You can get hammered either way you go - by not posting spots or being too specific. You can try using upper (section ending at Harpersfield for the Grand), middle and lower (towards the mouth). Everyone's definition is a little different though. Or, you can just stick with the super secret report.

Joel


----------



## steelheadBob (Jul 6, 2004)

t y guys....


----------



## KSUFLASH (Apr 14, 2004)

Thanks for the report.

flash----------------------------out


----------



## Dave_E (Apr 6, 2004)

Nice fish.
Where were they holding (fast, slow, pocket, seams, or holes?)
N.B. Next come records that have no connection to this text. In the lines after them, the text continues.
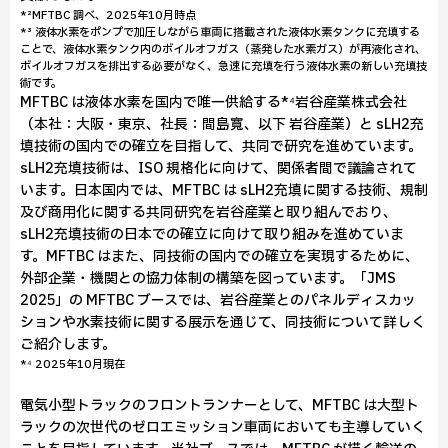
*²MFTBC 調べ、2025年10月時点
*³ 液体水素をポンプで加圧しながら車両に搭載された液体水素タンクに充填する
ことで、液体水素タンク内のボイルオフガス（蒸発した水素ガス）が再液化され、
ボイルオフガスを排出する必要がなく、急速に充填を行う液体水素の新しい充填技
術です。
MFTBC は液体水素を国内で唯一供給する*⁴岩谷産業株式会社
（本社：大阪・東京、社長：間島寬、以下 岩谷産業）と sLH2充
填技術の国内での確立を目指して、共同で研究を進めています。
sLH2充填技術は、ISO 規格化に向けて、関係者間で議論されて
います。日本国内では、MFTBC は sLH2充填に関する技術、規制
及び商用化に関する共同研究を岩谷産業と取り組んでおり、
sLH2充填技術の日本での確立に向けて取り組みを進めていま
す。MFTBC はまた、同技術の国内での確立を実現するために、
外部企業・機関との協力体制の構築を図っています。「JMS
2025」の MFTBC ブースでは、岩谷産業とのパネルディスカッ
ションや水素技術に関する展示を通じて、同技術について詳しく
ご紹介します。
*⁴ 2025年10月現在
電気小型トラックのフロントランナーとして、MFTBC は大型ト
ラックの次世代のゼロエミッション車両においても主導していく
I can't wait for the holidays!!!!!!
I'll be out a few times, just not sure where yet. I like bigger, stocked water, but if the conditions call for it I'll hit smaller water.


----------



## Steel Cranium (Aug 22, 2005)

Let me know when you're coming up and I'll see if I can find some fish. Lately, they have been holding in quite a few different places. Tried the big hole where you caught your first one a few years ago (rocky) and didn't get anything but smallmouth. Moved to the rapid (run) downstream and spooked two in the fast water. Passed them up and headed further downstream, now knowing that some are sitting in the fast runs. Caught fish in both tailouts and rapids the rest of the morning. All on minnows -- couldn't get any to chase crankbaits/spinners/spoons. Since the water hasn't been that cold for a long period of time, many haven't retreated to the 'wintering holes' yet.

Still getting some from the lakefront as well -- later than most years due to the warmer water. If you have sufficient time, you should plan steelhead during the day and a few casts for shoreline walleye after dark.


----------



## misfit (Apr 5, 2004)

bob,maybe if you turn carl onto your top secret hole,he'll come off an idaho cutthroat trip


----------



## steelheadBob (Jul 6, 2004)

Laughing at Misfit, im trying to get carl to go out, i always fish alone but thats getting boring...And Dave E, found them in the backs of the flows and the tail end of the eddies... if you want more im me and i let in on some of the hot spots...


----------



## fishon (Apr 20, 2004)

can u please give us GPS numbers, and or colors, and speed and depth.......


LOL


thank you

Frank


----------



## Big Daddy (Apr 6, 2004)

LOL! You better stop or I'll have KSUFLASH write you guys a novel!!  

Not sure when I'll be heading out again, maybe this Saturday, depends...  

I'll let you know though.


----------



## steelheadBob (Jul 6, 2004)

we're talking about river fishing here just so you know....did you reply to the wrong thread.


----------



## steelheadBob (Jul 6, 2004)

yea no kidding carl, i smoked 4 ciggs. reading that thing,,,,,just kidding KSU!!!!!! well crap, i need to get out with some one tomorrow, any body, any body at all...heck, im not that bad of a guy...


----------



## fishon (Apr 20, 2004)

no..... just having a little fun......

good job.......

frank


----------



## steelheadBob (Jul 6, 2004)

man you guys are gonna keep this up for days, man i tell ya, you unlock the hidden treasure and the village people wont let it down...LOLOLOL    I think im going to [email protected] my self now.and how did you get my ex-wifes photo for your advatar


----------



## misfit (Apr 5, 2004)

> LOL! You better stop or I'll have KSUFLASH write you guys a novel!!


 
i smoked a half a pack on the last one,so i'm out of this one from here out.


----------



## Dave_E (Apr 6, 2004)

thanks steelheadbob.
I don't want spots though.

I only get out steelheading 6-7 times a year, but I love using Google Earth and finding places to fish. I can even see where to park!!

I'm still not a very good steelhead fisherman but I love it. I read about it every day.



P.S.
Got your PM Steel Cranium. I'm off between 12/22 and 1/2
I'll get out 2-3 times and get a hold of you. Maybe we can hook up and catch a few


----------



## fishon (Apr 20, 2004)

i suck..... oh well at least i know i can catch walleye....


----------



## Big Daddy (Apr 6, 2004)

I gotta work... I have Xmas bills to pay!!!


----------



## KSUFLASH (Apr 14, 2004)

Not only are my novels good reads, they also touch the nerves of some. 

flash---------------------------out


----------



## exexec (Apr 12, 2004)

has winter arrived????


----------



## fishon (Apr 20, 2004)

I like Ksu's novels.... makes time in the office go by quicker.....LOL


----------